Patent Document 6 discloses a technique for improving chemical conversion treatment properties by spraying solid particles having an average particle size of 30 to 300 μm.
Patent Document 7 discloses a technique for improving chemical conversion treatment by removing the surface of a steel sheet by 1 μm or more with a mixed acid aqueous solution composed of hydrochloric acid, nitric acid, and hydrofluoric acid after continuous annealing.

特開平4-276060号公報JP-A-4-76060 特開2005-187863号公報JP 2005-187863 A 特開2005-290440号公報JP 2005-290440 JP 特開2006-283130号公報JP 2006-283130 A 特開2003-226920号公報JP 2003-226920 A 特開2005-240148号公報JP 2005-240148 A 特開2009-221586号公報JP 2009-221586

しかしながら、特許文献1〜4の技術では、表面に生成する酸化物のSi/Mn比を適正な範囲に制御するために、必然的に高加工性高強度冷延鋼板のSi含有量とMn含有量が制約を受ける。そのため、高加工性高強度冷延鋼板の加工性や強度が十分に向上しない。さらに、酸化物の組成や性状は焼鈍条件(たとえば露点,水素濃度等)の影響を受け易いので、化成処理性も十分に向上しない。   However, in the techniques of Patent Documents 1 to 4, in order to control the Si / Mn ratio of the oxide generated on the surface to an appropriate range, the Si content and Mn content of the high workability high strength cold-rolled steel sheet are inevitably required.

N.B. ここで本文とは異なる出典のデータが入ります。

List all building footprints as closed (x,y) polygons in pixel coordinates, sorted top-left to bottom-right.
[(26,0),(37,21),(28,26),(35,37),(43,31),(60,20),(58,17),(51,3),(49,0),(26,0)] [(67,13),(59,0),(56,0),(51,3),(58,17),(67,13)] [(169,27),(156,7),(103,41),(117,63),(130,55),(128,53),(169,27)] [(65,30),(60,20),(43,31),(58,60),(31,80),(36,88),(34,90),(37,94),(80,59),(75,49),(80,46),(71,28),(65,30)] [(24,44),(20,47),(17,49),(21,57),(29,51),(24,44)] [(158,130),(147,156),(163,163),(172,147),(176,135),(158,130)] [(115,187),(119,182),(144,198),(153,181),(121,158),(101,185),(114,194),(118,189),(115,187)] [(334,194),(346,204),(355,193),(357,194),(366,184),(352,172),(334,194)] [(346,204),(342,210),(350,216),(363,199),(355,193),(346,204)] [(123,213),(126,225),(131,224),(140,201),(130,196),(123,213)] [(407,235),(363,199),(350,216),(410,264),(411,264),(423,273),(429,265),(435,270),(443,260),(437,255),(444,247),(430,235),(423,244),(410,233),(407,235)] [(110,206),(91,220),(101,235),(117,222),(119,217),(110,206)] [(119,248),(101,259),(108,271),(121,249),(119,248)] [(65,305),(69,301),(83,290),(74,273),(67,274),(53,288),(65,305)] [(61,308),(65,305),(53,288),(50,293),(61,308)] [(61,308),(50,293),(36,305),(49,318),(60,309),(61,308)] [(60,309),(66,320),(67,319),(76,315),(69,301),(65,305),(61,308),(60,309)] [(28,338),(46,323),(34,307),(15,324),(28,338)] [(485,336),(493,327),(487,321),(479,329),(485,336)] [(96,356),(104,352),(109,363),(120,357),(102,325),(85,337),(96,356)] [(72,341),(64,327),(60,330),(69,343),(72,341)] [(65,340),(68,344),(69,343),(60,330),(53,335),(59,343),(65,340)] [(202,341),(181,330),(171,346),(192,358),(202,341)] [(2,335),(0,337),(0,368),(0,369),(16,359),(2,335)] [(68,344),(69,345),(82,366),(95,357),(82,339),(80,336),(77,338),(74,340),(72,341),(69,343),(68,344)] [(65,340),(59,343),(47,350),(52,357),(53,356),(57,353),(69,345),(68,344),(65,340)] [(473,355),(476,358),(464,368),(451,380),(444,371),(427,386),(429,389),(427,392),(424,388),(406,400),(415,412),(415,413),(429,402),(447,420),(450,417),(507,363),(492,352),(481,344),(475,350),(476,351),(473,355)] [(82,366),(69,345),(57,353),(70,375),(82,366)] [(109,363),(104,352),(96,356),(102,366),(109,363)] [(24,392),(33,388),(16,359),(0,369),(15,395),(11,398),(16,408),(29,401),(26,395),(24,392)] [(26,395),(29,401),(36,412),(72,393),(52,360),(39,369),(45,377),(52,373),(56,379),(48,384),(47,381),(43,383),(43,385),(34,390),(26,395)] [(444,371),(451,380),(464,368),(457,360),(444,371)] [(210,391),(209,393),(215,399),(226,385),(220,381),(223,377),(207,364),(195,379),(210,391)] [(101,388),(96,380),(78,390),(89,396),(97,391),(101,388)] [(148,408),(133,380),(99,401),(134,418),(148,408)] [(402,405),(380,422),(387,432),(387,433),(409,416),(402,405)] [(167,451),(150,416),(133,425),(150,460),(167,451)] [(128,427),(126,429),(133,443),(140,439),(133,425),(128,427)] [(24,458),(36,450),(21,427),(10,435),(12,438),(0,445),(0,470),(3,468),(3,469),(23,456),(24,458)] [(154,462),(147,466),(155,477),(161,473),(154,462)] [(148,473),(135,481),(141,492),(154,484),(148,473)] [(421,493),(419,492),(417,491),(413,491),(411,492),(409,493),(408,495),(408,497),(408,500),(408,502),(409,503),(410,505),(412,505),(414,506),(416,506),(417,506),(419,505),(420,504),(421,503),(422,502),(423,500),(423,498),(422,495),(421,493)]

The amount is constrained. Therefore, the workability and strength of the high workability and high strength cold-rolled steel sheet are not sufficiently improved. Furthermore, since the composition and properties of the oxide are easily affected by annealing conditions (for example, dew point, hydrogen concentration, etc.), chemical conversion properties are not sufficiently improved.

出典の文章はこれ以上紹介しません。